Exercise prompt
In the entries below, find each line with the word "pros" and pull it out.

Saved entries
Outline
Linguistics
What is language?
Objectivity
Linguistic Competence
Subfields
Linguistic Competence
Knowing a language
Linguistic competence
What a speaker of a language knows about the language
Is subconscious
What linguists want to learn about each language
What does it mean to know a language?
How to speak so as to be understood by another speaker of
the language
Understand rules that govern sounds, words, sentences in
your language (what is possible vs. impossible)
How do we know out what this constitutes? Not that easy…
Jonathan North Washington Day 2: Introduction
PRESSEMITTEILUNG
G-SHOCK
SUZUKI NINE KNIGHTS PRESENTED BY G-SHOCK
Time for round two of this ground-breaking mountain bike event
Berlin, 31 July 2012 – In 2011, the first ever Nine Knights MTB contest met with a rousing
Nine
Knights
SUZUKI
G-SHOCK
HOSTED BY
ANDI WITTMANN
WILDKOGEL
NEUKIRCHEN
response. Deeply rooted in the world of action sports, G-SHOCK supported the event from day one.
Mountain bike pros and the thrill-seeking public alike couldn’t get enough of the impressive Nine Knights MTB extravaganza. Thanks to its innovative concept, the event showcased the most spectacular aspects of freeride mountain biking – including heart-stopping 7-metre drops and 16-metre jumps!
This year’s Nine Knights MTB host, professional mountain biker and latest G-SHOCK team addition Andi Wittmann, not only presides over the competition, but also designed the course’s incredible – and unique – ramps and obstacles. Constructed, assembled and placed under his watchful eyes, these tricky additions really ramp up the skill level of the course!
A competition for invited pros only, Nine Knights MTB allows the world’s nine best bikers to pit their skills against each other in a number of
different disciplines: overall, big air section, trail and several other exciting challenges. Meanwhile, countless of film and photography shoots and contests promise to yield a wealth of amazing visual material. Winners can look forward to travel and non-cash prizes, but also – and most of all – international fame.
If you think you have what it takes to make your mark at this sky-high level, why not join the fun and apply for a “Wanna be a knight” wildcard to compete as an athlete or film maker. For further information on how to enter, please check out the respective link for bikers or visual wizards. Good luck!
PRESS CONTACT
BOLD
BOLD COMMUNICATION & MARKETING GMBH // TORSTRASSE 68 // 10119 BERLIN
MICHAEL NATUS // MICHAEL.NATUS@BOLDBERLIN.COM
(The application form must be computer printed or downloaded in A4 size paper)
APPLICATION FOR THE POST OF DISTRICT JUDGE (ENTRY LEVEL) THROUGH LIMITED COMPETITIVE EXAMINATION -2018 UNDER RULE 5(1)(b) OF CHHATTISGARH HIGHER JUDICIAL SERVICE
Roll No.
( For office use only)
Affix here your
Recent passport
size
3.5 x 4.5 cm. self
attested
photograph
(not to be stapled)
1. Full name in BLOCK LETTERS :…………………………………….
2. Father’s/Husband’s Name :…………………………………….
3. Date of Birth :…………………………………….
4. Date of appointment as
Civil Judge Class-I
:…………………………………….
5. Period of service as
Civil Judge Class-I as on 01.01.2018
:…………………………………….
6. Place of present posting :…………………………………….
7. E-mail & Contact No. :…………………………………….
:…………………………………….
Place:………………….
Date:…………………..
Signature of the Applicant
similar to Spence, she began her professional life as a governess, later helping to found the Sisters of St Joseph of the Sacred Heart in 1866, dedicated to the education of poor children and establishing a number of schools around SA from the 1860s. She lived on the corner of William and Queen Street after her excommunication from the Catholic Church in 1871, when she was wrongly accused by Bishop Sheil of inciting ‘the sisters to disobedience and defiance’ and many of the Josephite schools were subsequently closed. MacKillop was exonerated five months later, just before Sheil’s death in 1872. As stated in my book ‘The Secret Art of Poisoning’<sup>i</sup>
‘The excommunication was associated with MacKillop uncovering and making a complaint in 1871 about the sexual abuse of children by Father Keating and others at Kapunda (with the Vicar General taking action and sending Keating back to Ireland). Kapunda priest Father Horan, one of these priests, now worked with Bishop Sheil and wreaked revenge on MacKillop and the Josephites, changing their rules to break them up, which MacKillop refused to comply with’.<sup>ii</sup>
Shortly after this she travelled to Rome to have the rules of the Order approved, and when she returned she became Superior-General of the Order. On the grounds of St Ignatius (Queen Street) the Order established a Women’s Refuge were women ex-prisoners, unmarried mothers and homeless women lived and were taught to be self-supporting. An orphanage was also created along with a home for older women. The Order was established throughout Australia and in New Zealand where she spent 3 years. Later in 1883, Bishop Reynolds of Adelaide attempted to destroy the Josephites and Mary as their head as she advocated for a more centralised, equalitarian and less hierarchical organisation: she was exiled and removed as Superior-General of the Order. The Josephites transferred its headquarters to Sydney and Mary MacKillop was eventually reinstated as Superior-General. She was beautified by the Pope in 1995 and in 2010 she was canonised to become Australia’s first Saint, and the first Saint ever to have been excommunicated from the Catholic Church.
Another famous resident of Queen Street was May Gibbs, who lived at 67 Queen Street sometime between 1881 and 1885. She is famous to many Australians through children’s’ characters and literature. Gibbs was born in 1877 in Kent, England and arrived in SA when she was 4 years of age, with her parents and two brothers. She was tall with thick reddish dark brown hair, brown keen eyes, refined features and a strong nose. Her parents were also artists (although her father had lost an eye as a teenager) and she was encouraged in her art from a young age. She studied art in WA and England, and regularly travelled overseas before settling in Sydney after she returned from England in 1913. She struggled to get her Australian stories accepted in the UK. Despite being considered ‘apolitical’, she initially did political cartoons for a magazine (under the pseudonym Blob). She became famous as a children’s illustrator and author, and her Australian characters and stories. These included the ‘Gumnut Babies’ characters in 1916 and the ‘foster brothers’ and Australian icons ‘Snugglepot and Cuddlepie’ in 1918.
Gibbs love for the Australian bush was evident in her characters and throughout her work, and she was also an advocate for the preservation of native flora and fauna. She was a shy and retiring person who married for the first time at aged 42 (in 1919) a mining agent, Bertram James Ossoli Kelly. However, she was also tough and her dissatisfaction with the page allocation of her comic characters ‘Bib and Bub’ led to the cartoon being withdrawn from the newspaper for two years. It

Result
Mountain bike pros and the thrill-seeking public alike couldn’t get enough of the impressive Nine Knights MTB extravaganza. Thanks to its innovative concept, the event showcased the most spectacular aspects of freeride mountain biking – including heart-stopping 7-metre drops and 16-metre jumps!
A competition for invited pros only, Nine Knights MTB allows the world’s nine best bikers to pit their skills against each other in a number of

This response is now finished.